My response to JAC was:
Are you including the bubble period in your trend? If you've got a 110-year period of relatively flat prices (adjusted for inflation), followed by a huge and temporary bubble, of course the trendline will be upward sloping. The bubble distorts the trendline's slope.
With my graphs I measure the pre-bubble trend only, to avoid any distortion. And surprise, surprise! It gives me a slope that closely matches the change in rental prices.
Here is Professor Robert Shiller's graph of housing prices (adjusted for inflation) since 1890. On it, I have drawn two trendlines. Eyeballing the two trendlines, which looks to you like a better measure of
normal housing prices, the
black trendline or the
red trendline?
The
black trendline measures housing prices for the entire 1890-2010 period, with 1950 being the midpoint. Notice it has two periods that add significant slope to the line. To the left of the midpoint, there is a roughly 25-year dip in prices from the end of World War I to the end of World War II. To the far right of the midpoint, there is a 10-year housing bubble.
The
red trendline only measures housing prices for the post-World War II part of the 20
th century, i.e. 1945-1999. I'm guessing that most people will see what they want to see, but to my eyes the
red trendline is a better measure of normal. It goes straight through the the graph of the 1890-1917 period, even though that's not data used to draw the
red trendline.
Now look at this graph, below. The
dark blue line graphs housing prices since 1983. The
magenta line graphs owner-equivalent rents since 1983. The two straight
black lines are trendlines for housing prices and rents, respectively. It should be obvious which trendline is measuring which data set.
Theoretically,
housing prices and
rents should rise at roughly the same rate. After all, rent is the revenue that housing generates. Yet, in the graph, the house price trendline is significantly steeper than the rent trendline, because the housing bubble distorts the house price trend.

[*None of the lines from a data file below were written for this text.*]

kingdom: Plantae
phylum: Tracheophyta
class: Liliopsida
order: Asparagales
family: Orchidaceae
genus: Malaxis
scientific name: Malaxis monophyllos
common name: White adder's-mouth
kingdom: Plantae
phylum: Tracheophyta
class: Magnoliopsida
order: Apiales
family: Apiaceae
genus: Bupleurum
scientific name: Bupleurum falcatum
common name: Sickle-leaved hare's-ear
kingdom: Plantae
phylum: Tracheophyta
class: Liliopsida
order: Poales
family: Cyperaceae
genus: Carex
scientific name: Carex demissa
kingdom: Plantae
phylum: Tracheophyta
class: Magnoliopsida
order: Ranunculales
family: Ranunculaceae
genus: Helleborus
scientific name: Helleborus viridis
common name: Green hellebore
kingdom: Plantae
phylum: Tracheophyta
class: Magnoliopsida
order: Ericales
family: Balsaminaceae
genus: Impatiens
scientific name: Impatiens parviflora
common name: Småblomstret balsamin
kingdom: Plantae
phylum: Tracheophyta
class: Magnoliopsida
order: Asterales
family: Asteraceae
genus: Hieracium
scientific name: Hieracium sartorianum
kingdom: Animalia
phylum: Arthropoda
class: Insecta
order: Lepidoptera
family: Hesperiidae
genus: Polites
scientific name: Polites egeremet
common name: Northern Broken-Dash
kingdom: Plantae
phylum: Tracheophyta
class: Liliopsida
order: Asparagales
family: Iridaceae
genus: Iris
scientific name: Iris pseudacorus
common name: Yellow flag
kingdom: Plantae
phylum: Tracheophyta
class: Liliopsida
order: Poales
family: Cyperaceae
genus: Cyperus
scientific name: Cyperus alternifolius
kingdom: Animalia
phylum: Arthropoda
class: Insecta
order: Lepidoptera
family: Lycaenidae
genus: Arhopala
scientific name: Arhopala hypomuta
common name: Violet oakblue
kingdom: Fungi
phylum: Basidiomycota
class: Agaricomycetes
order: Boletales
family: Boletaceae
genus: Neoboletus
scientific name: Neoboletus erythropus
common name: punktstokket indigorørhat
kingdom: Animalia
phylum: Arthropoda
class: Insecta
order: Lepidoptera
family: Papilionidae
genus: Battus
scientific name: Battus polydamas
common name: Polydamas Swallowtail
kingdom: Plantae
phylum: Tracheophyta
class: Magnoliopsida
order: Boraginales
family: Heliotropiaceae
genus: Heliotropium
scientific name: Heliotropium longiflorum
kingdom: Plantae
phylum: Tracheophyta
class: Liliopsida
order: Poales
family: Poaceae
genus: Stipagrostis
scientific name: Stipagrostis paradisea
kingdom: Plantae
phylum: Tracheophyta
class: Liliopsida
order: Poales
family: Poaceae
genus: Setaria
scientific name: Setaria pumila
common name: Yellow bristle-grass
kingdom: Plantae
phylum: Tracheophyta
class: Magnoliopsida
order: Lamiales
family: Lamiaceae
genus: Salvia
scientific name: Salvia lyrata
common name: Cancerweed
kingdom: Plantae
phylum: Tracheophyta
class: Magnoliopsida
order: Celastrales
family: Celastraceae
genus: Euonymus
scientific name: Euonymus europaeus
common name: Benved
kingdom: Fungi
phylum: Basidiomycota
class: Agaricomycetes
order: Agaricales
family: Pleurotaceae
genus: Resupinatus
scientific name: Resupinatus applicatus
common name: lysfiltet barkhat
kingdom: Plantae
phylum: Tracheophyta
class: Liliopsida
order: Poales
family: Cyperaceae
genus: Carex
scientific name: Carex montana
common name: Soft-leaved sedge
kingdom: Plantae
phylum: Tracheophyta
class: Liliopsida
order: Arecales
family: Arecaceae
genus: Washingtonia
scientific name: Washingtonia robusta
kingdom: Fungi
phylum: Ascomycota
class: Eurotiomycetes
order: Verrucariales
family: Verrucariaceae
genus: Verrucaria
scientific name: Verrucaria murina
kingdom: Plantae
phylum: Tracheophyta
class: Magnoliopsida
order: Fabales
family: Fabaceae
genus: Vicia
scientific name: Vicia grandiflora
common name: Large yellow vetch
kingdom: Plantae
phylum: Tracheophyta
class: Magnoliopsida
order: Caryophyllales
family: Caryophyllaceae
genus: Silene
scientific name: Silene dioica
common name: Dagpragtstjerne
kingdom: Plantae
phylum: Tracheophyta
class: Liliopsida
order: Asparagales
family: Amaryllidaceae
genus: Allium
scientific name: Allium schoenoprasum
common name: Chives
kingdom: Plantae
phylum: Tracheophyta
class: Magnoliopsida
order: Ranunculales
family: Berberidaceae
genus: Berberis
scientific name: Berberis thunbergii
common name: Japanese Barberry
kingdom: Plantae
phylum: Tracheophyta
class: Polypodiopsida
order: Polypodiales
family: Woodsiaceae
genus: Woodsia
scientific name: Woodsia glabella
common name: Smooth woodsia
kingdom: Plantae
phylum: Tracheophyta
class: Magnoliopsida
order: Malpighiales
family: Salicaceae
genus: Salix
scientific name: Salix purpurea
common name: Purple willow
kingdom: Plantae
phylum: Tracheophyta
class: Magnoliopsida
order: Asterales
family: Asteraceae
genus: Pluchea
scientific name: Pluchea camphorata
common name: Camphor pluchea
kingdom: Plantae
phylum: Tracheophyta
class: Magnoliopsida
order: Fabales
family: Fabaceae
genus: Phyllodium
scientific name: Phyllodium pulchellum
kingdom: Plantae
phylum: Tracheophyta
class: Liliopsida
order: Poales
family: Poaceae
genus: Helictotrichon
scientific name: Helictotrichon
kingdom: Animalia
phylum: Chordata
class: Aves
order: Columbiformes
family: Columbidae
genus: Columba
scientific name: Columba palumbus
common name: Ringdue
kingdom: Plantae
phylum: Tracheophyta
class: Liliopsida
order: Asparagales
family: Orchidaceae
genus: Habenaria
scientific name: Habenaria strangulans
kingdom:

Now look at this graph below. In this graph, the rent trendline has been removed (although the graph of owner-equivalent rent remains). As a replacement for the rent trendline, I have added a trendline for pre-bubble (1983-1999) house prices. Notice that although the pre-bubble trendline is slightly flatter than the graph of rents, its slope is still much closer to the rent line than the original house price trendline. To me, this verifies that a trendline of pre-bubble housing prices is a better measure of normal than a trendline of all housing prices.
Ultimately, however, the change in rents is a better measure of the long-term house price trend than any trendline you can draw.